## Instructions to follow:
In the records below, find the line holding "Algoritma Random Forest: Model" and the line holding "id: Pengidentifikasi unik". Set down both, with every line between them, exactly.

(Pictures paired with source code)
# # # # #

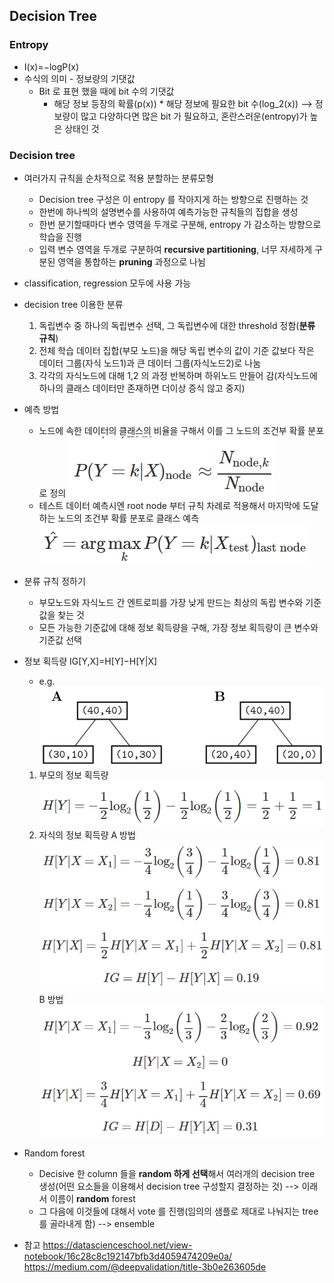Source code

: ## Decision Tree 
### Entropy
* I(x)=−logP(x)
* 수식의 의미 - 정보량의 기댓값
	* Bit 로 표현 했을 때에 bit 수의 기댓값
		* 해당 정보 등장의 확률(p(x)) * 해당 정보에 필요한 bit 수(log_2(x))
			--> 정보량이 많고 다양하다면 많은 bit 가 필요하고, 혼란스러운(entropy)가 높은 상태인 것

### Decision tree
* 여러가지 규칙을 순차적으로 적용 분할하는 분류모형
	* Decision tree 구성은 이 entropy 를 작아지게 하는 방향으로 진행하는 것
	* 한번에 하나씩의 설명변수를 사용하여 예측가능한 규칙들의 집합을 생성
	* 한번 분기할때마다 변수 영역을 두개로 구분해, entropy 가 감소하는 방향으로 학습을 진행
	* 입력 변수 영역을 두개로 구분하여 **recursive partitioning**, 너무 자세하게 구분된 영역을 통합하는 **pruning** 과정으로 나뉨
* classification, regression 모두에 사용 가능
* decision tree 이용한 분류
	1. 독립변수 중 하나의 독립변수 선택, 그 독립변수에 대한 threshold 정함(**분류 규칙**)
	2. 전체 학습 데이터 집합(부모 노드)을 해당 독립 변수의 값이 기준 값보다 작은 데이터 그룹(자식 노드1)과 큰 데이터 그룹(자식노드2)로 나눔
	3. 각각의 자식노드에 대해 1,2 의 과정 반복하며 하위노드 만들어 감(자식노드에 하나의 클래스 데이터만 존재하면 더이상 증식 않고 중지)
* 예측 방법
	* 노드에 속한 데이터의 클래스의 비율을 구해서 이를 그 노드의 조건부 확률 분포로 정의
	![decision_tree](images/5_3.png "decision_tree")
	* 테스트 데이터 예측시엔 root node 부터 규칙 차례로 적용해서 마지막에 도달하는 노드의 조건부 확률 분포로 클래스 예측
	![decision_tree](images/5_4.png "decision_tree")
* 분류 규칙 정하기
	* 부모노드와 자식노드 간 엔트로피를 가장 낮게 만드는 최상의 독립 변수와 기준값을 찾는 것
	* 모든 가능한 기준값에 대해 정보 획득량을 구해, 가장 정보 획득량이 큰 변수와 기준값 선택
* 정보 획득량
	IG[Y,X]=H[Y]−H[Y|X]
	* e.g.
	![decision_tree](images/5_1.png "decision_tree")
	1. 부모의 정보 획득량
		![decision_tree](images/5_2.png "decision_tree")
	2. 자식의 정보 획득량
		A 방법
		![decision_tree](images/5_5.png "decision_tree")
		B 방법
		![decision_tree](images/5_6.png "decision_tree")


* Random forest
	* Decisive 한 column 들을 **random 하게 선택**해서 여러개의 decision tree 생성(어떤 요소들을 이용해서 decision tree 구성할지 결정하는 것) --> 이래서 이름이 **random** forest
	* 그 다음에 이것들에 대해서 vote 를 진행(임의의 샘플로 제대로 나눠지는 tree 를 골라내게 함) --> ensemble


* 참고
https://datascienceschool.net/view-notebook/16c28c8c192147bfb3d4059474209e0a/
https://medium.com/@deepvalidation/title-3b0e263605de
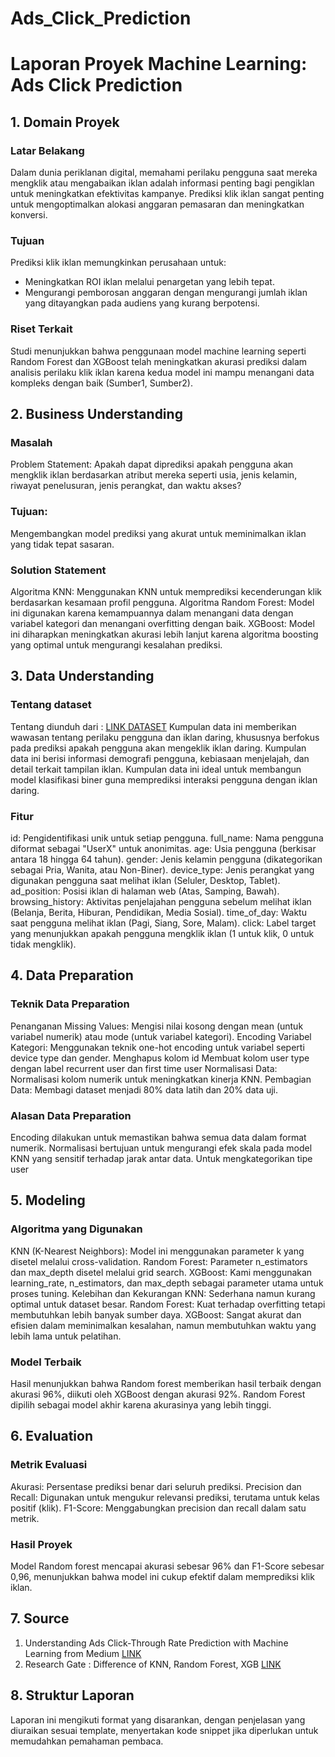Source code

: # Ads_Click_Prediction
# Laporan Proyek Machine Learning: Ads Click Prediction
## 1. Domain Proyek
### Latar Belakang
Dalam dunia periklanan digital, memahami perilaku pengguna saat mereka mengklik atau mengabaikan iklan adalah informasi penting bagi pengiklan untuk meningkatkan efektivitas kampanye. Prediksi klik iklan sangat penting untuk mengoptimalkan alokasi anggaran pemasaran dan meningkatkan konversi.

### Tujuan
Prediksi klik iklan memungkinkan perusahaan untuk:
- Meningkatkan ROI iklan melalui penargetan yang lebih tepat.
- Mengurangi pemborosan anggaran dengan mengurangi jumlah iklan yang ditayangkan pada audiens yang kurang berpotensi.

### Riset Terkait
Studi menunjukkan bahwa penggunaan model machine learning seperti Random Forest dan XGBoost telah meningkatkan akurasi prediksi dalam analisis perilaku klik iklan karena kedua model ini mampu menangani data kompleks dengan baik (Sumber1, Sumber2).

## 2. Business Understanding
### Masalah
Problem Statement: Apakah dapat diprediksi apakah pengguna akan mengklik iklan berdasarkan atribut mereka seperti usia, jenis kelamin, riwayat penelusuran, jenis perangkat, dan waktu akses?

### Tujuan:
Mengembangkan model prediksi yang akurat untuk meminimalkan iklan yang tidak tepat sasaran.

### Solution Statement
Algoritma KNN: Menggunakan KNN untuk memprediksi kecenderungan klik berdasarkan kesamaan profil pengguna.
Algoritma Random Forest: Model ini digunakan karena kemampuannya dalam menangani data dengan variabel kategori dan menangani overfitting dengan baik.
XGBoost: Model ini diharapkan meningkatkan akurasi lebih lanjut karena algoritma boosting yang optimal untuk mengurangi kesalahan prediksi.

## 3. Data Understanding
### Tentang dataset
Tentang
diunduh dari : [LINK DATASET](https://www.kaggle.com/datasets/marius2303/ad-click-prediction-dataset)
Kumpulan data ini memberikan wawasan tentang perilaku pengguna dan iklan daring, khususnya berfokus pada prediksi apakah pengguna akan mengeklik iklan daring. Kumpulan data ini berisi informasi demografi pengguna, kebiasaan menjelajah, dan detail terkait tampilan iklan.
Kumpulan data ini ideal untuk membangun model klasifikasi biner guna memprediksi interaksi pengguna dengan iklan daring.

### Fitur

id: Pengidentifikasi unik untuk setiap pengguna.
full_name: Nama pengguna diformat sebagai "UserX" untuk anonimitas.
age: Usia pengguna (berkisar antara 18 hingga 64 tahun).
gender: Jenis kelamin pengguna (dikategorikan sebagai Pria, Wanita, atau Non-Biner).
device_type: Jenis perangkat yang digunakan pengguna saat melihat iklan (Seluler, Desktop, Tablet).
ad_position: Posisi iklan di halaman web (Atas, Samping, Bawah).
browsing_history: Aktivitas penjelajahan pengguna sebelum melihat iklan (Belanja, Berita, Hiburan, Pendidikan, Media Sosial).
time_of_day: Waktu saat pengguna melihat iklan (Pagi, Siang, Sore, Malam).
click: Label target yang menunjukkan apakah pengguna mengklik iklan (1 untuk klik, 0 untuk tidak mengklik).

## 4. Data Preparation
### Teknik Data Preparation
Penanganan Missing Values: Mengisi nilai kosong dengan mean (untuk variabel numerik) atau mode (untuk variabel kategori).
Encoding Variabel Kategori: Menggunakan teknik one-hot encoding untuk variabel seperti device type dan gender.
Menghapus kolom id
Membuat kolom user type dengan label recurrent user dan first time user
Normalisasi Data: Normalisasi kolom numerik untuk meningkatkan kinerja KNN.
Pembagian Data: Membagi dataset menjadi 80% data latih dan 20% data uji.
### Alasan Data Preparation
Encoding dilakukan untuk memastikan bahwa semua data dalam format numerik.
Normalisasi bertujuan untuk mengurangi efek skala pada model KNN yang sensitif terhadap jarak antar data.
Untuk mengkategorikan tipe user
## 5. Modeling
### Algoritma yang Digunakan
KNN (K-Nearest Neighbors): Model ini menggunakan parameter k yang disetel melalui cross-validation.
Random Forest: Parameter n_estimators dan max_depth disetel melalui grid search.
XGBoost: Kami menggunakan learning_rate, n_estimators, dan max_depth sebagai parameter utama untuk proses tuning.
Kelebihan dan Kekurangan
KNN: Sederhana namun kurang optimal untuk dataset besar.
Random Forest: Kuat terhadap overfitting tetapi membutuhkan lebih banyak sumber daya.
XGBoost: Sangat akurat dan efisien dalam meminimalkan kesalahan, namun membutuhkan waktu yang lebih lama untuk pelatihan.
### Model Terbaik
Hasil menunjukkan bahwa Random forest memberikan hasil terbaik dengan akurasi 96%, diikuti oleh XGBoost dengan akurasi 92%. Random Forest dipilih sebagai model akhir karena akurasinya yang lebih tinggi.

## 6. Evaluation
### Metrik Evaluasi
Akurasi: Persentase prediksi benar dari seluruh prediksi.
Precision dan Recall: Digunakan untuk mengukur relevansi prediksi, terutama untuk kelas positif (klik).
F1-Score: Menggabungkan precision dan recall dalam satu metrik.
### Hasil Proyek
Model Random forest mencapai akurasi sebesar 96% dan F1-Score sebesar 0,96, menunjukkan bahwa model ini cukup efektif dalam memprediksi klik iklan.

## 7. Source
1. Understanding Ads Click-Through Rate Prediction with Machine Learning from Medium [LINK](https://medium.com/@varun.tyagi83/understanding-ads-click-through-rate-prediction-with-machine-learning-9ee1e637203c)
2. Research Gate : Difference of KNN, Random Forest, XGB [LINK](https://www.researchgate.net/post/What_is_the_difference_between_the_three_Machine_Learning_models)

## 8. Struktur Laporan
Laporan ini mengikuti format yang disarankan, dengan penjelasan yang diuraikan sesuai template, menyertakan kode snippet jika diperlukan untuk memudahkan pemahaman pembaca.

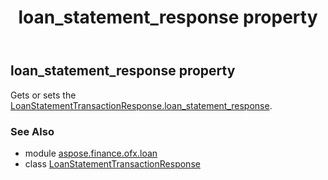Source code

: ﻿---
title: loan_statement_response property
second_title: Aspose.Finance for Python via .NET API References
description: 
type: docs
weight: 40
url: /python-net/aspose.finance.ofx.loan/loanstatementtransactionresponse/loan_statement_response/
is_root: false
---

## loan_statement_response property


Gets or sets the [LoanStatementTransactionResponse.loan_statement_response](/finance/python-net/aspose.finance.ofx.loan/loanstatementtransactionresponse#loan_statement_response).

### See Also
* module [aspose.finance.ofx.loan](../../)
* class [LoanStatementTransactionResponse](/finance/python-net/aspose.finance.ofx.loan/loanstatementtransactionresponse)
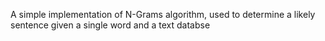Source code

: A simple implementation of N-Grams algorithm, used to determine a likely sentence given a single word and a text databse
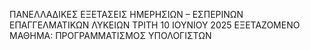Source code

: ΠΑΝΕΛΛΑΔΙΚΕΣ ΕΞΕΤΑΣΕΙΣ
HMEΡΗΣΙΩΝ – ΕΣΠΕΡΙΝΩΝ ΕΠΑΓΓΕΛΜΑΤΙΚΩΝ ΛΥΚΕΙΩΝ
ΤΡΙΤΗ 10 ΙΟΥΝΙΟΥ 2025
ΕΞΕΤΑΖΟΜΕΝΟ ΜΑΘΗΜΑ:
ΠΡΟΓΡΑΜΜΑΤΙΣΜΟΣ ΥΠΟΛΟΓΙΣΤΩΝ
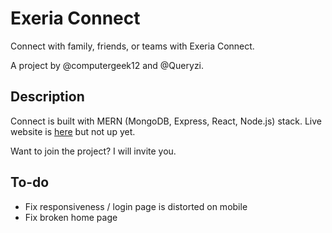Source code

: # Exeria Connect
Connect with family, friends, or teams with Exeria Connect.

A project by @computergeek12 and @Queryzi. 

## Description
Connect is built with MERN (MongoDB, Express, React, Node.js) stack. Live website is [here](https://exeriaconnect.netlify.app) but not up yet. 

Want to join the project? I will invite you.

## To-do
* Fix responsiveness / login page is distorted on mobile
* Fix broken home page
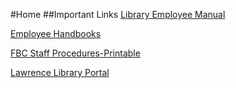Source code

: #Home
##Important Links
[Library Employee Manual](http://library.ivytech.edu/ld.php?content_id=17580648)

[Employee Handbooks](https://www.ivytech.edu/hr/3848.html)

[FBC Staff Procedures-Printable](http://library.ivytech.edu/ld.php?content_id=20532093)

[Lawrence Library Portal](https://sites.google.com/site/lawrencelibraryhomepage/library-links-1)
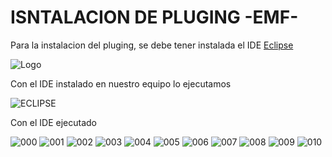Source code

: # ISNTALACION DE PLUGING -EMF-

Para la instalacion del pluging, se debe tener instalada el IDE [Eclipse](https://www.eclipse.org/downloads/)

![Logo](https://github.com/pdjarapa/howtoecplisemod/raw/main/img/eclipse-logo.jpg)

Con el IDE instalado en nuestro equipo lo ejecutamos

![ECLIPSE](https://github.com/pdjarapa/howtoecplisemod/raw/main/img/eclipse-installer-00.png)

Con el IDE ejecutado 

![000](https://github.com/pdjarapa/howtoecplisemod/raw/main/img/Captura000.PNG)
![001](https://github.com/pdjarapa/howtoecplisemod/raw/main/img/Captura001.PNG)
![002](https://github.com/pdjarapa/howtoecplisemod/raw/main/img/Captura002.PNG)
![003](https://github.com/pdjarapa/howtoecplisemod/raw/main/img/Captura003.PNG)
![004](https://github.com/pdjarapa/howtoecplisemod/raw/main/img/Captura004.PNG)
![005](https://github.com/pdjarapa/howtoecplisemod/raw/main/img/Captura005.PNG)
![006](https://github.com/pdjarapa/howtoecplisemod/raw/main/img/Captura006.PNG)
![007](https://github.com/pdjarapa/howtoecplisemod/raw/main/img/Captura007.PNG)
![008](https://github.com/pdjarapa/howtoecplisemod/raw/main/img/Captura008.PNG)
![009](https://github.com/pdjarapa/howtoecplisemod/raw/main/img/Captura009.PNG)
![010](https://github.com/pdjarapa/howtoecplisemod/raw/main/img/Captura010.PNG)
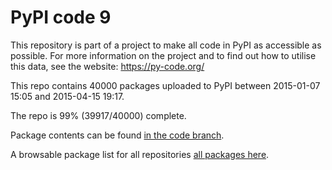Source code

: # PyPI code 9

This repository is part of a project to make all code in PyPI as accessible as possible. For more information 
on the project and to find out how to utilise this data, see the website: https://py-code.org/

This repo contains 40000 packages uploaded to PyPI between 
2015-01-07 15:05 and 2015-04-15 19:17.

The repo is 99% (39917/40000) complete.

Package contents can be found [in the code branch](https://github.com/pypi-data/pypi-mirror-9/tree/code/packages).

A browsable package list for all repositories [all packages here](https://py-code.org/repositories/pypi-mirror-9).


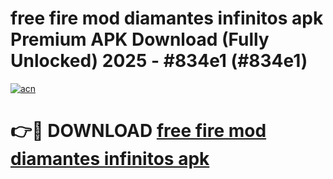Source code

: # free fire mod diamantes infinitos apk Premium APK Download (Fully Unlocked) 2025 - #834e1 (#834e1)

[![acn](https://github.com/user-attachments/assets/0f9c940e-d8b0-45ae-aac7-cd30a18b3e1c)](https://apps.freeplayer.one/?title=free_fire_mod_diamantes_infinitos_apk_&ref=11-E)

# 👉🔴 DOWNLOAD [free fire mod diamantes infinitos apk ](https://apps.freeplayer.one/?title=free_fire_mod_diamantes_infinitos_apk_&ref=11-E)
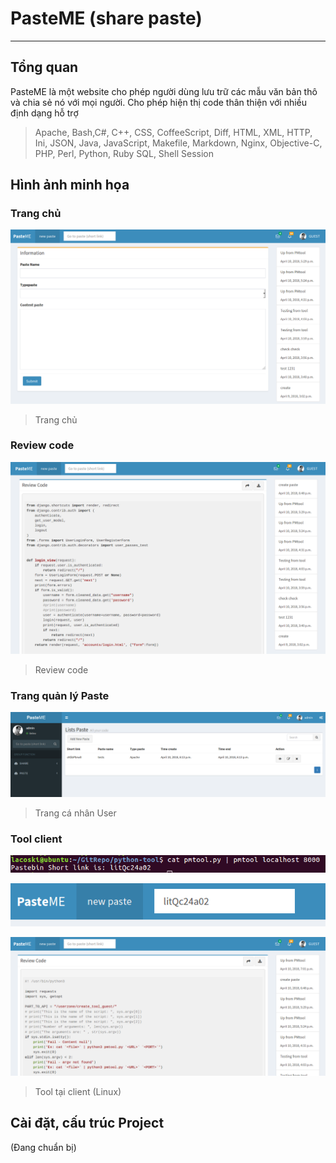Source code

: # PasteME (share paste)
---
## Tổng quan

PasteME là một website cho phép người dùng lưu trữ các mẫu văn bản thô và chia sẻ nó với mọi người. Cho phép hiện thị code thân thiện với nhiều định dạng hỗ trợ

> Apache, Bash,C#, C++, CSS, CoffeeScript, Diff, HTML, XML, HTTP, Ini, JSON, Java, JavaScript, Makefile, Markdown, Nginx, Objective-C, PHP, Perl, Python, Ruby  SQL, Shell Session

## Hình ảnh minh họa
### Trang chủ
![](docs/images/trangchu.PNG)
> Trang chủ

### Review code
![](docs/images/trangchu-2.PNG)
> Review code

### Trang quản lý Paste
![](docs/images/trangchu-3.PNG)
> Trang cá nhân User

### Tool client
![](docs/images/trangchu-4.PNG)

![](docs/images/trangchu-5.PNG)

![](docs/images/trangchu-6.PNG)
> Tool tại client (Linux)

## Cài đặt, cấu trúc Project

(Đang chuẩn bị)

# # # # #

## Exercise answer:
Algoritma Random Forest: Model ini digunakan karena kemampuannya dalam menangani data dengan variabel kategori dan menangani overfitting dengan baik.
XGBoost: Model ini diharapkan meningkatkan akurasi lebih lanjut karena algoritma boosting yang optimal untuk mengurangi kesalahan prediksi.

## 3. Data Understanding
### Tentang dataset
Tentang
diunduh dari : [LINK DATASET](https://www.kaggle.com/datasets/marius2303/ad-click-prediction-dataset)
Kumpulan data ini memberikan wawasan tentang perilaku pengguna dan iklan daring, khususnya berfokus pada prediksi apakah pengguna akan mengeklik iklan daring. Kumpulan data ini berisi informasi demografi pengguna, kebiasaan menjelajah, dan detail terkait tampilan iklan.
Kumpulan data ini ideal untuk membangun model klasifikasi biner guna memprediksi interaksi pengguna dengan iklan daring.

### Fitur

id: Pengidentifikasi unik untuk setiap pengguna.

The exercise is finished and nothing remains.